5.  En  atención a lo expuesto la Corte declarará  la nulidad de la sentencia dictada por la Sala  Civil – Familia – Laboral del Tribunal Superior del  Distrito Judicial de Neiva y  ordenará remitir el expediente al Juzgado  Primero Penal del Circuito de Garzón,  con el fin de que se asuma el conocimiento del asunto en primera  instancia.    

DECISIÓN  

Por  lo expuesto, la Sala de Casación Civil de la Corte Suprema de  Justicia, resuelve:  

1.  Declarar la nulidad  del  fallo dictado el 17 de agosto de 2022 por la Sala Civil –  Familia – Laboral del Tribunal Superior del Distrito Judicial  de Neiva, sin perjuicio de la validez de lo actuado, salvo aquella  decisión, en los términos del inciso 1º del  artículo 16 del Código General del Proceso.  

2.  En consecuencia, se dispone remitir de inmediato el expediente al  Juzgado  Primero Penal del Circuito de Garzón,  para que imprima al asunto el  trámite de primera instancia de rigor.  

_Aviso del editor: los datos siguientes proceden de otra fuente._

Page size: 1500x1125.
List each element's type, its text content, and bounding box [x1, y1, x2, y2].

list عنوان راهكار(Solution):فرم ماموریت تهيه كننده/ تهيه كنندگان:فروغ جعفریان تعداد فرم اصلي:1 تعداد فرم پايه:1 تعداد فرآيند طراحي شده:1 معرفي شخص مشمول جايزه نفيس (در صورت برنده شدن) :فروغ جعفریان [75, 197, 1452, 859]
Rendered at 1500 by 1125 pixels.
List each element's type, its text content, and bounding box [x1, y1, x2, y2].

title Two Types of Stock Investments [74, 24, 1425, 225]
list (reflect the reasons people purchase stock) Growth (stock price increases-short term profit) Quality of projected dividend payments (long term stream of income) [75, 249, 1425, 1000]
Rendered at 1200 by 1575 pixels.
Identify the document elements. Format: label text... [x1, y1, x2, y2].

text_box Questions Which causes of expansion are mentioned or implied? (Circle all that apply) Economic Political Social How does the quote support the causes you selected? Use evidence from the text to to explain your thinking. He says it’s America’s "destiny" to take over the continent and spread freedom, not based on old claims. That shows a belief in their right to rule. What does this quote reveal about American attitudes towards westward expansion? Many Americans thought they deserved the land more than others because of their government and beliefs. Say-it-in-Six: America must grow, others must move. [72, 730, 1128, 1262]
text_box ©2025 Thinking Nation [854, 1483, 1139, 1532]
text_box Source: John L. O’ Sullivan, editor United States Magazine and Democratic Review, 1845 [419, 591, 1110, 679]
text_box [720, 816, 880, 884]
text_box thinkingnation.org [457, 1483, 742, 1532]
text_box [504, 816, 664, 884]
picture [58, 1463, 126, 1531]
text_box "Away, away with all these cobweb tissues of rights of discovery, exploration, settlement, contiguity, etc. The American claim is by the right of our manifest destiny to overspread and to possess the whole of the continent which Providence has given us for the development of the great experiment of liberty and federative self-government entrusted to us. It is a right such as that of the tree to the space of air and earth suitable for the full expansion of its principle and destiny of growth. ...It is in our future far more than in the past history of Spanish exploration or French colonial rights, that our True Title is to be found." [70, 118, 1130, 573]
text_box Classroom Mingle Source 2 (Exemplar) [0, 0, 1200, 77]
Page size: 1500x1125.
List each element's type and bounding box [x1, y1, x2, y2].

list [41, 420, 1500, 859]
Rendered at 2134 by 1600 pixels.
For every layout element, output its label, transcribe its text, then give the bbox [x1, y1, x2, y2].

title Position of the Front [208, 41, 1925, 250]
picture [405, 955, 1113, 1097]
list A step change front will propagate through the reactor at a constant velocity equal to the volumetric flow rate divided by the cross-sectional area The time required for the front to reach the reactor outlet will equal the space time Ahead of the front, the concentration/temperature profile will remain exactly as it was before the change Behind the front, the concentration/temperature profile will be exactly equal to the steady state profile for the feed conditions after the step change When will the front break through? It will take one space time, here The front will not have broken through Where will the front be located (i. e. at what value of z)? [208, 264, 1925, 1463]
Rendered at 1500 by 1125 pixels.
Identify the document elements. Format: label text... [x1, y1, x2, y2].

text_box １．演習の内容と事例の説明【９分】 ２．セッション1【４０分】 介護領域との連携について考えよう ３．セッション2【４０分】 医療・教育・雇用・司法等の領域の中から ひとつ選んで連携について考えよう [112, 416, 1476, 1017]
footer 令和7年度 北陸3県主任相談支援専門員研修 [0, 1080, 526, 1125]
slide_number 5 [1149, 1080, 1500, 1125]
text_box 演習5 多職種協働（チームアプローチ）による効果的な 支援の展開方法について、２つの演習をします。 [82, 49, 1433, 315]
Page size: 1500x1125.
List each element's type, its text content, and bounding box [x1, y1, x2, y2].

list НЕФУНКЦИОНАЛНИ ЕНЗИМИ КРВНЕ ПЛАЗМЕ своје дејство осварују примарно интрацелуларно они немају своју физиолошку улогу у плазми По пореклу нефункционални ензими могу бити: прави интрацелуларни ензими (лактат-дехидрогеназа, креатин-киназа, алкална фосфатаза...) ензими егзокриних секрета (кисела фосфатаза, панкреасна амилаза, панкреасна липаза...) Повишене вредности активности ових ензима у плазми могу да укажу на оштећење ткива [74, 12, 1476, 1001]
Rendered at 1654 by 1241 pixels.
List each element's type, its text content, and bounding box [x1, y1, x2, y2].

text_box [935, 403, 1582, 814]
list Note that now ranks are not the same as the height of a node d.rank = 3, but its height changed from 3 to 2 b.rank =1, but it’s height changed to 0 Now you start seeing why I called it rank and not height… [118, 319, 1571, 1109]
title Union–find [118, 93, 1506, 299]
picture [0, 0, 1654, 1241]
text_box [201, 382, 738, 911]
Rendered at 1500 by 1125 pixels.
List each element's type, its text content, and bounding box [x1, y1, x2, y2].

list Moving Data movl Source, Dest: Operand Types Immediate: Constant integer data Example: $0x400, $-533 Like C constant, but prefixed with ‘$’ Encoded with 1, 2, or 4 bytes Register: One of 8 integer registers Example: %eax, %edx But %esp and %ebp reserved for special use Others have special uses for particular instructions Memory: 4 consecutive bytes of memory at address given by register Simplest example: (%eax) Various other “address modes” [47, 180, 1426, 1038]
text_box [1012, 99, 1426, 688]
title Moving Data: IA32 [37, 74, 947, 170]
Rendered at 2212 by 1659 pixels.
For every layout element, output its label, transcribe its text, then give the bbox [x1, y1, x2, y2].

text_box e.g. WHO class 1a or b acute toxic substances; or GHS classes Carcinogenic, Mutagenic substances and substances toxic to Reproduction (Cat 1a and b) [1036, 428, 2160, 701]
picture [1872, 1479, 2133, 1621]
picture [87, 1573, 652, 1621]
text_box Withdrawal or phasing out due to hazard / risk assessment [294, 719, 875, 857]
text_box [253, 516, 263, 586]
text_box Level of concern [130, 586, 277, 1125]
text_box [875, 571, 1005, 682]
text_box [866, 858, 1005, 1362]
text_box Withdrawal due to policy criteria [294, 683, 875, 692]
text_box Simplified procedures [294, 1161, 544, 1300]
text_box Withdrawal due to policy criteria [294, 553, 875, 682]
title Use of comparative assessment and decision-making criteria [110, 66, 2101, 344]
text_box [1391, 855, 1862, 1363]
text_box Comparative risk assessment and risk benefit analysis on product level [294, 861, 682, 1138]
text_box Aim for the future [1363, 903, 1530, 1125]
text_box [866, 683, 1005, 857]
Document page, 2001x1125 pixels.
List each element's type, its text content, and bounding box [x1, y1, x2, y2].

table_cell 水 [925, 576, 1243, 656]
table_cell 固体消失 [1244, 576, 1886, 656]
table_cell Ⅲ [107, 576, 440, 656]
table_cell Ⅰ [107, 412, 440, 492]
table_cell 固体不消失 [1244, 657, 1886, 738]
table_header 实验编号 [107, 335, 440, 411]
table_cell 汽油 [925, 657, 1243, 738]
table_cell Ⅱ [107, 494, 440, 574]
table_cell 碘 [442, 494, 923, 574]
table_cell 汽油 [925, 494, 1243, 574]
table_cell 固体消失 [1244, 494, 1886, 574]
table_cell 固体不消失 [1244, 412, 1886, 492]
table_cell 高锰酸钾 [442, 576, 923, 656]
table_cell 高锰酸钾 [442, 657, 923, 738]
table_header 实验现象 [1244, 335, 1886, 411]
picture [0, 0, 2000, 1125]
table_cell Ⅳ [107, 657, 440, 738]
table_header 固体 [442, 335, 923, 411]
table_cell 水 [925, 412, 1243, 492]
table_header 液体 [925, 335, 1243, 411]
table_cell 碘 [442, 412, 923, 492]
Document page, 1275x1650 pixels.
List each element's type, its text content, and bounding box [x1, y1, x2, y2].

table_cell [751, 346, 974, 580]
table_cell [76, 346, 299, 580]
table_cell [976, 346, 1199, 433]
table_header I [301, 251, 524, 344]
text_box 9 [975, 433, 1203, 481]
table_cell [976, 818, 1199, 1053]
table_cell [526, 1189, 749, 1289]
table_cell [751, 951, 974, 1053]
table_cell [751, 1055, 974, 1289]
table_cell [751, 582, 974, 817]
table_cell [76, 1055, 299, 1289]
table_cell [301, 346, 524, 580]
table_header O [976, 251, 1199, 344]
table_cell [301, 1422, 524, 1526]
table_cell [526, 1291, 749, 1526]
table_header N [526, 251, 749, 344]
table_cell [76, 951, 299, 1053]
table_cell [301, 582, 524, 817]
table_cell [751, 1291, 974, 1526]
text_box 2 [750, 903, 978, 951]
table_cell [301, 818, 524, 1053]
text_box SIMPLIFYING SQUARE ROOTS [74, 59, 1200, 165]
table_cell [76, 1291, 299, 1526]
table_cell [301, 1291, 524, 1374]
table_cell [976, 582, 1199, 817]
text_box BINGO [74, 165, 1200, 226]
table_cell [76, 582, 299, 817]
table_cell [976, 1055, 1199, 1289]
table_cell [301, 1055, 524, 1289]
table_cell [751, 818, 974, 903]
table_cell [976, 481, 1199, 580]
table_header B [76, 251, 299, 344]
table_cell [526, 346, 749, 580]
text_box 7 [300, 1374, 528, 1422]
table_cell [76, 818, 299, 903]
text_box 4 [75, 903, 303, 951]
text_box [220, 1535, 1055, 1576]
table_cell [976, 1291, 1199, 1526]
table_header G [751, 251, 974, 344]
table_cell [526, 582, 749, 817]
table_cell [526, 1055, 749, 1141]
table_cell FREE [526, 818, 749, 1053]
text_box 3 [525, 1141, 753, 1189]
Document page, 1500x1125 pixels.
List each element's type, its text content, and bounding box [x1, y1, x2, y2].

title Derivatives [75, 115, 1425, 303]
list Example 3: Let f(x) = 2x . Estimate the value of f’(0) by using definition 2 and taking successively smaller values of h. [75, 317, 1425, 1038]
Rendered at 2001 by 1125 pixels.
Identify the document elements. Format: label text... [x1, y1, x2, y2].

3.        Comuníquese  lo aquí resuelto a los interesados mediante telegrama y  líbrense las demás comunicaciones pertinentes.  

HILDA  GONZÁLEZ NEIRA  

Presidenta  de Sala  

MARTHA  PATRICIA GUZMÁN ÁLVAREZ  

AROLDO  WILSON QUIROZ MONSALVO  

LUIS  ALONSO RICO PUERTA  

OCTAVIO  AUGUSTO TEJEIRO DUQUE  

FRANCISCO  TERNERA BARRIOS  

1          «artículo          16. Prorrogabilidad          e improrrogabilidad          de la jurisdicción y la competencia.          La          jurisdicción y la          competencia por los factores          subjetivo y funcional          son improrrogables.          Cuando se declare, de oficio o a petición de parte, la falta          de jurisdicción o la falta de competencia por los factores          subjetivo o funcional, lo          actuado conservará validez, salvo la sentencia que se hubiere          proferido que será nula,          y el proceso se enviará de inmediato al juez competente. Lo          actuado con posterioridad a la declaratoria de falta de jurisdicción          o de competencia será nulo».          [Se subrayó]  

2          Compilado          en el Decreto 1069 de 2015 (modificado por el Decreto 1983 de 2017).